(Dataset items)
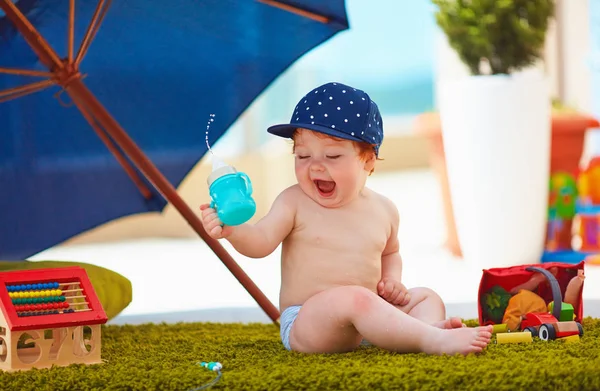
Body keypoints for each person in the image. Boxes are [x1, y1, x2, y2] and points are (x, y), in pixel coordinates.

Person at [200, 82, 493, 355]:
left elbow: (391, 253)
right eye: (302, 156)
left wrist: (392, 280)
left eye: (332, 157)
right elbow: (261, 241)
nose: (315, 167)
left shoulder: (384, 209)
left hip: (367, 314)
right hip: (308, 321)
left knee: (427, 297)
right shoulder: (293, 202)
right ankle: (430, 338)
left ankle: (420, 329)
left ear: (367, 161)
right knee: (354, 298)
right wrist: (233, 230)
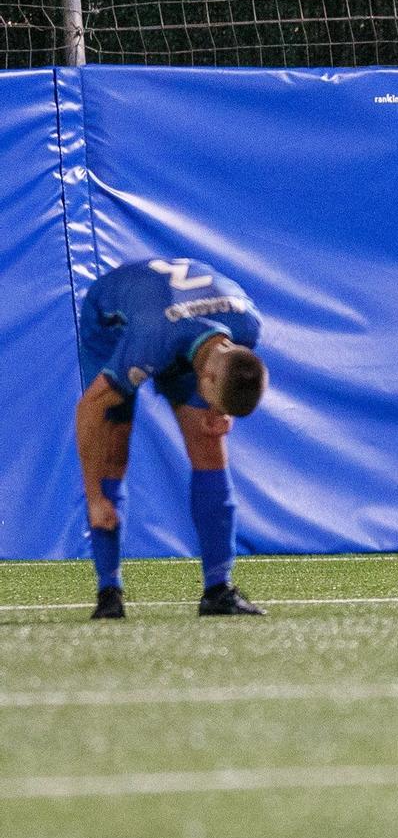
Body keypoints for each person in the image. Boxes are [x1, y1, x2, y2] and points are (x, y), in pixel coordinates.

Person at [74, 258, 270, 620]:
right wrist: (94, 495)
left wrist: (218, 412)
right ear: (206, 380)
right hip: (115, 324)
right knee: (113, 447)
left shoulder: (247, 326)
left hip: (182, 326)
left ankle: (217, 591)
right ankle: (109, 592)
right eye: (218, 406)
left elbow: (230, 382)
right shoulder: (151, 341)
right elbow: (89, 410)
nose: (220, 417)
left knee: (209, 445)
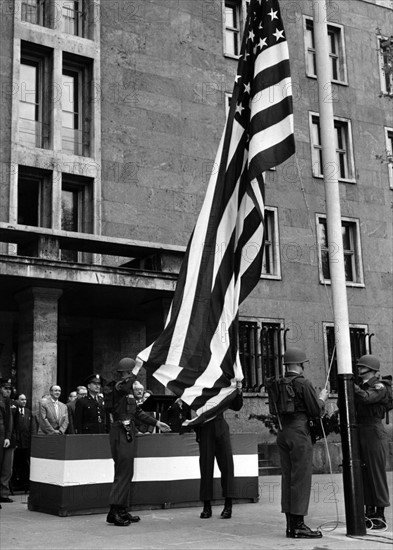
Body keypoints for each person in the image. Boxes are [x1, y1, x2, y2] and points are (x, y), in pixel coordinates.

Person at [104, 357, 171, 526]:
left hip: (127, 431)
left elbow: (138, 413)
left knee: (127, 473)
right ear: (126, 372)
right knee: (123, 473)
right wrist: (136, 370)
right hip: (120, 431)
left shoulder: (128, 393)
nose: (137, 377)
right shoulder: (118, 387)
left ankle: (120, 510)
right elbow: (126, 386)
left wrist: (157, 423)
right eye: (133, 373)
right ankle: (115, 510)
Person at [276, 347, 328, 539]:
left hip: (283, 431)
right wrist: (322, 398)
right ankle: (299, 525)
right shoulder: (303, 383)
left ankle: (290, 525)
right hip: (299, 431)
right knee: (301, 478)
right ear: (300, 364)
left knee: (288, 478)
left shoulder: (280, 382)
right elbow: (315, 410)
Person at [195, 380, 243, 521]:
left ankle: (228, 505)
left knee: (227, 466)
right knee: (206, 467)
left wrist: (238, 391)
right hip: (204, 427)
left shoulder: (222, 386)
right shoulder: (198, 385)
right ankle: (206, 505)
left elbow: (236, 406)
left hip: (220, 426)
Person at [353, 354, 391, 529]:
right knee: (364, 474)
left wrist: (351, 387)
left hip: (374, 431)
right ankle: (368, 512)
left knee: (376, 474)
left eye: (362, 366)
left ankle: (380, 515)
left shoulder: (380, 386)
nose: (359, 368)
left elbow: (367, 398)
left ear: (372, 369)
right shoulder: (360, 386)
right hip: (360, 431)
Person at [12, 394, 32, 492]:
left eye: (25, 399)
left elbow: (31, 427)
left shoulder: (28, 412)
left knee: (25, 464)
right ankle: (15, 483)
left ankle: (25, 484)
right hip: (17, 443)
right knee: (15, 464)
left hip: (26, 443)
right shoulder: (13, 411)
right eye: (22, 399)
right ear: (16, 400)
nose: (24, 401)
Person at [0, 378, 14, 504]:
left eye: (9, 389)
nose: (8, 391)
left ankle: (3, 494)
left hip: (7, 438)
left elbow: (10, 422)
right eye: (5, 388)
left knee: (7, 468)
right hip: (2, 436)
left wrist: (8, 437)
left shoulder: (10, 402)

==

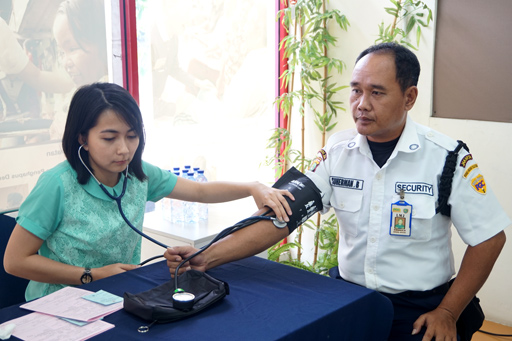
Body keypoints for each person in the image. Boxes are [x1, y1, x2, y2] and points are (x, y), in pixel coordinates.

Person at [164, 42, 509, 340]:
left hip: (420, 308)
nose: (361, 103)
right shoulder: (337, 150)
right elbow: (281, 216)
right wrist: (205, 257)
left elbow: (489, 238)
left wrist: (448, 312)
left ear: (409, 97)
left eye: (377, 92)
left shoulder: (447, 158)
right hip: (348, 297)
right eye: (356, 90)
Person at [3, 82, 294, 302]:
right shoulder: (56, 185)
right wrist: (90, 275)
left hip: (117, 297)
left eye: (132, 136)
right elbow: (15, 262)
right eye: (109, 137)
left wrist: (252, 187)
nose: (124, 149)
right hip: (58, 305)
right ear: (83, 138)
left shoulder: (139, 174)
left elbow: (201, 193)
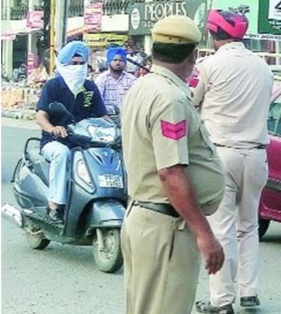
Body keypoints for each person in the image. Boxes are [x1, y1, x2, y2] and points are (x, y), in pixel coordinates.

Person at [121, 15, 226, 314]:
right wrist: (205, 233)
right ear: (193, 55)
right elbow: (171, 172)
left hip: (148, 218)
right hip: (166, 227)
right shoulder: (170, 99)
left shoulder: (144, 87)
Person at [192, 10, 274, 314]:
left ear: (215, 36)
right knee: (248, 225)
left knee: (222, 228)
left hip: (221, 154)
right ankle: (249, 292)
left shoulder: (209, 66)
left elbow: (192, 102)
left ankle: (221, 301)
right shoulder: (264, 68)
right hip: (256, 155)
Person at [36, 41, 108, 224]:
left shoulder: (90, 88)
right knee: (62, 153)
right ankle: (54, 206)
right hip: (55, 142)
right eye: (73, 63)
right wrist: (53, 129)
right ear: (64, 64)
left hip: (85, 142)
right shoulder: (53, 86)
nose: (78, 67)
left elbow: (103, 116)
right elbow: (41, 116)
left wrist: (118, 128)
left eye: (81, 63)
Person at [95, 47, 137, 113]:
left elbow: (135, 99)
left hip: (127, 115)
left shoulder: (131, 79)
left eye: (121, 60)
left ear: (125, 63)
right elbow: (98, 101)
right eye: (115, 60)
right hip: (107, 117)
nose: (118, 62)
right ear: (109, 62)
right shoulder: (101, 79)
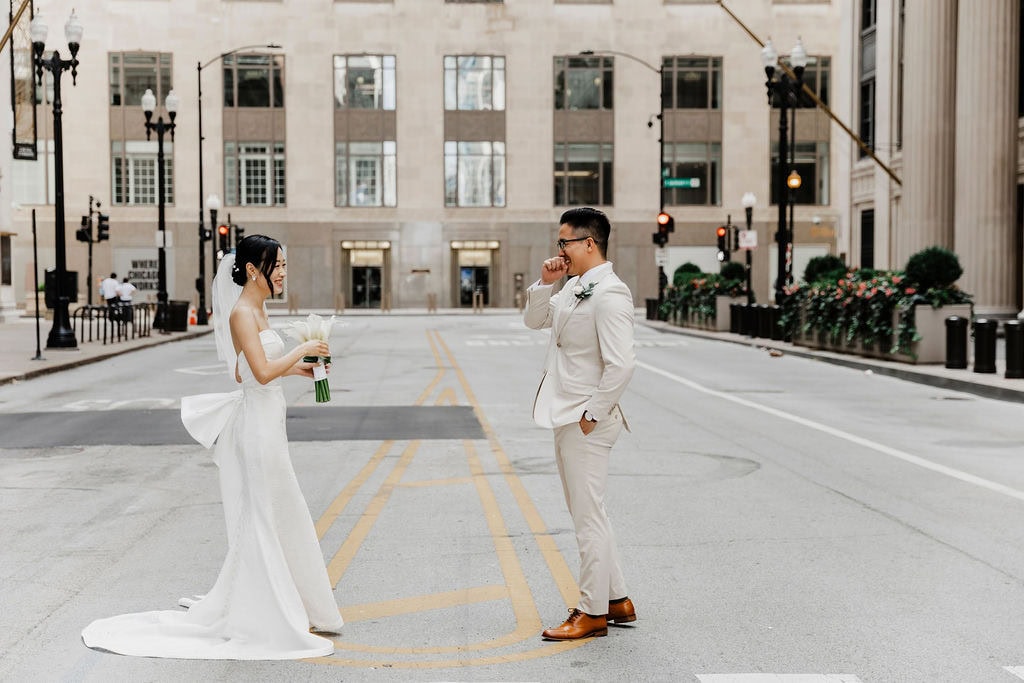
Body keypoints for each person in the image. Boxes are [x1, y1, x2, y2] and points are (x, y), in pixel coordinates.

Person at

* * *

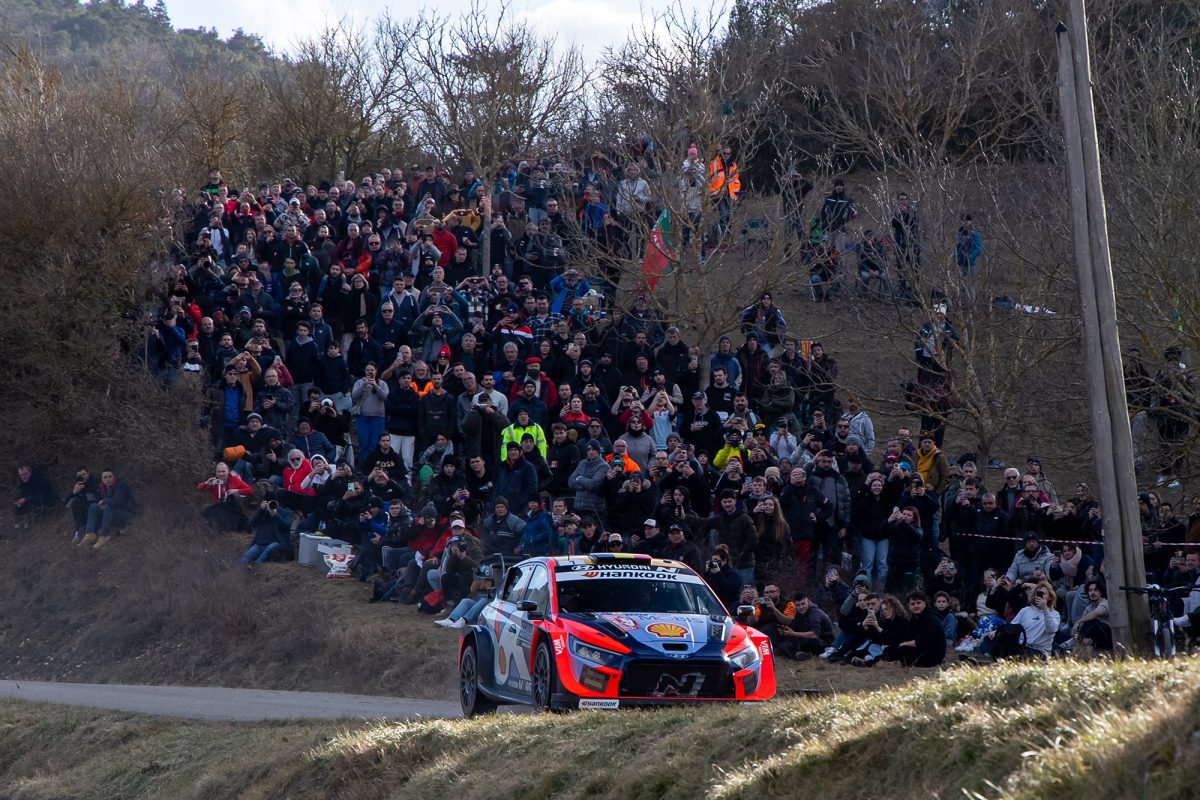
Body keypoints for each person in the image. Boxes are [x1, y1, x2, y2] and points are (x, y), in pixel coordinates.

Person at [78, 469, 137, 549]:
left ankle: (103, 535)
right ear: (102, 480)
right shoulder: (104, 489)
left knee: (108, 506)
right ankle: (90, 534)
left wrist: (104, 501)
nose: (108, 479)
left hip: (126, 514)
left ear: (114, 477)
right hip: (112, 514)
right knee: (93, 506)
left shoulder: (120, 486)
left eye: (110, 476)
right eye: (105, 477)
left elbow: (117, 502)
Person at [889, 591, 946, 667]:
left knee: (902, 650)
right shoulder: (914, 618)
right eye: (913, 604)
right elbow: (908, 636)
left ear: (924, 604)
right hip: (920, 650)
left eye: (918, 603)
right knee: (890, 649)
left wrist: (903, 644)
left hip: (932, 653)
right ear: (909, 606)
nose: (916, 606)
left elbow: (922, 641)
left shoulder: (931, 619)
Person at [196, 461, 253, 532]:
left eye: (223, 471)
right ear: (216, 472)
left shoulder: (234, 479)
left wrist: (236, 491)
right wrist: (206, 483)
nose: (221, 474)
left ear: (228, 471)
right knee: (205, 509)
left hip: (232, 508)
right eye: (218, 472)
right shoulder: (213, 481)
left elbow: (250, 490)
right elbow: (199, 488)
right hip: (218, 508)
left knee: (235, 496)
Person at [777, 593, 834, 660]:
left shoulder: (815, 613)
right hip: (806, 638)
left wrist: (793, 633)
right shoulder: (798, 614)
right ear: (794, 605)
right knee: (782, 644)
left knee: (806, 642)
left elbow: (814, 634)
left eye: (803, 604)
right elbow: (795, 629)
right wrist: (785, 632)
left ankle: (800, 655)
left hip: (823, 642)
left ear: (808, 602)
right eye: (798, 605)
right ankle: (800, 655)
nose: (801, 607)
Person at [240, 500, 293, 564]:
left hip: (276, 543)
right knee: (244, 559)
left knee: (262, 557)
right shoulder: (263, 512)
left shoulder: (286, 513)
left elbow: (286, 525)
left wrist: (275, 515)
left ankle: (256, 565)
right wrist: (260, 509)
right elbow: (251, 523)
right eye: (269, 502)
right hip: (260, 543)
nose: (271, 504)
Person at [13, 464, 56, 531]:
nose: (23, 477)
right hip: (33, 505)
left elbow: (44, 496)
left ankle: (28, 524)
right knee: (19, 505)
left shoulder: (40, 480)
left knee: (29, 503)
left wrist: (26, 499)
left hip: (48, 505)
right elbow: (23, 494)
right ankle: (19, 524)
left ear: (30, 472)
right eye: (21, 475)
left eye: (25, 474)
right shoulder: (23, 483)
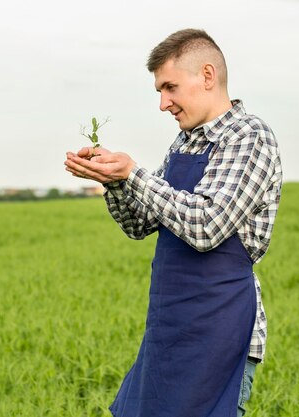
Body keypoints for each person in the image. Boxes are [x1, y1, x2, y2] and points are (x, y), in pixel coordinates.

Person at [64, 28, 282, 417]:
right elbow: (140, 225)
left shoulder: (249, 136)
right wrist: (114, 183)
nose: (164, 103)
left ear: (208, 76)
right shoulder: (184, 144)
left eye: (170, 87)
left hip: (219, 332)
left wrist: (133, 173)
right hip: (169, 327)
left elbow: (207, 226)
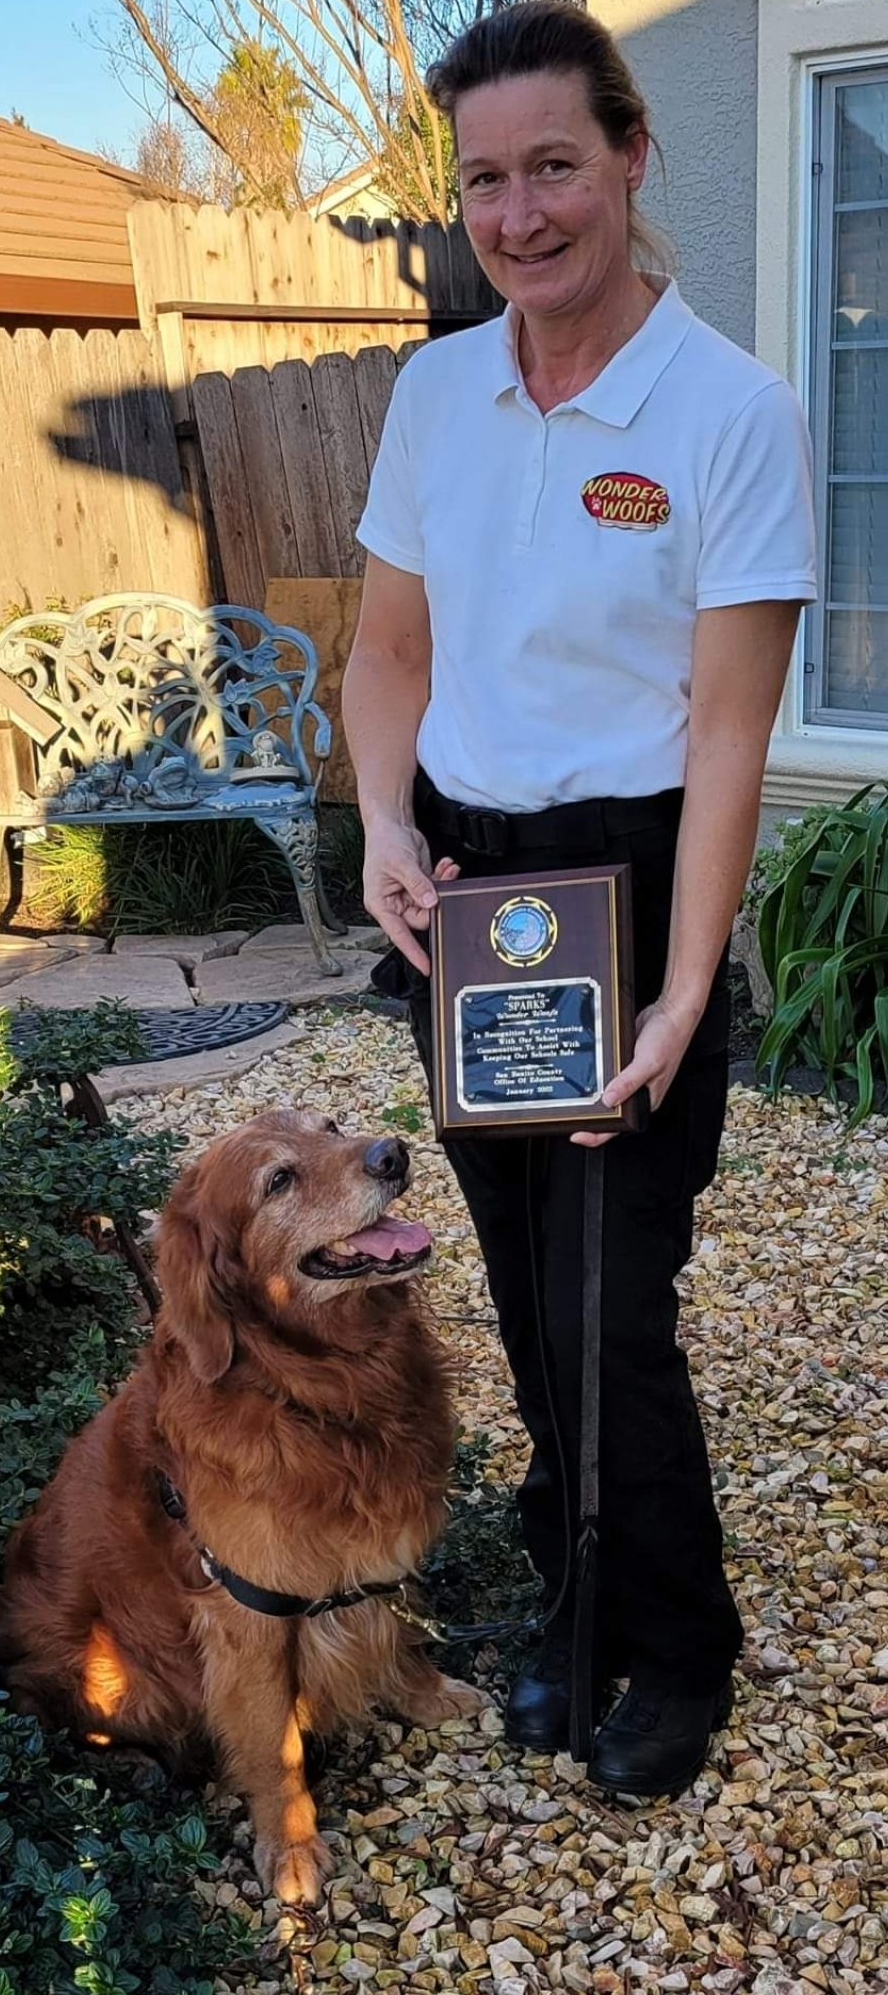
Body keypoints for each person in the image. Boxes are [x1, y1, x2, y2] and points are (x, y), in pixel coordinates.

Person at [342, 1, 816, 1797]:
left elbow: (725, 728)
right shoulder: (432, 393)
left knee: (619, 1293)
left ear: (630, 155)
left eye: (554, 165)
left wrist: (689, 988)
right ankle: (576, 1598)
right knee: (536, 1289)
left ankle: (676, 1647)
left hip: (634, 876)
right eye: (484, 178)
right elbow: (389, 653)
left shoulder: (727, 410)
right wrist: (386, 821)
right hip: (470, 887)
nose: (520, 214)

• **TASK DETAILS**:
The lines to set down run from the line with "left elbow: (250, 490)" up to and including the line with "right knee: (536, 1289)" in the entries above. Reproduce them exactly, with no pictures.

• **RESULT OF THE EXERCISE**:
left elbow: (250, 490)
right elbow: (199, 488)
right hip: (218, 508)
left knee: (235, 496)
Person at [777, 593, 834, 660]:
left shoulder: (815, 613)
right hip: (806, 638)
left wrist: (793, 633)
right shoulder: (798, 614)
right ear: (794, 605)
right knee: (782, 644)
left knee: (806, 642)
left elbow: (814, 634)
left eye: (803, 604)
right elbow: (795, 629)
right wrist: (785, 632)
left ankle: (800, 655)
left hip: (823, 642)
left ear: (808, 602)
right eye: (798, 605)
right ankle: (800, 655)
nose: (801, 607)
Person at [240, 500, 293, 564]:
left hip: (276, 543)
right knee: (244, 559)
left knee: (262, 557)
right shoulder: (263, 512)
left shoulder: (286, 513)
left elbow: (286, 525)
left wrist: (275, 515)
left ankle: (256, 565)
right wrist: (260, 509)
right elbow: (251, 523)
right eye: (269, 502)
right hip: (260, 543)
nose: (271, 504)
Person at [13, 464, 56, 531]:
nose: (23, 477)
right hip: (33, 505)
left elbow: (44, 496)
left ankle: (28, 524)
right knee: (19, 505)
left shoulder: (40, 480)
left knee: (29, 503)
left wrist: (26, 499)
left hip: (48, 505)
right elbow: (23, 494)
right ankle: (19, 524)
left ear: (30, 472)
right eye: (21, 475)
left eye: (25, 474)
right shoulder: (23, 483)
Body keypoints for each person in the image. Boxes are [x1, y1, x2, y2] and points are (x, y), in pixel coordinates.

Person at [64, 28, 282, 417]:
right elbow: (140, 225)
left shoulder: (249, 136)
right wrist: (114, 183)
nose: (164, 103)
left ear: (208, 76)
right shoulder: (184, 144)
left eye: (170, 87)
left hip: (219, 332)
left wrist: (133, 173)
right hip: (169, 327)
left elbow: (207, 226)
Body keypoints for each person in the image. Boxes are [x1, y1, x2, y2] and points are (x, y), in pixel coordinates.

Person at [342, 1, 816, 1797]:
left elbow: (725, 728)
right shoulder: (432, 393)
left knee: (619, 1293)
left ear: (630, 155)
left eye: (554, 165)
left wrist: (689, 988)
right ankle: (576, 1598)
right knee: (536, 1289)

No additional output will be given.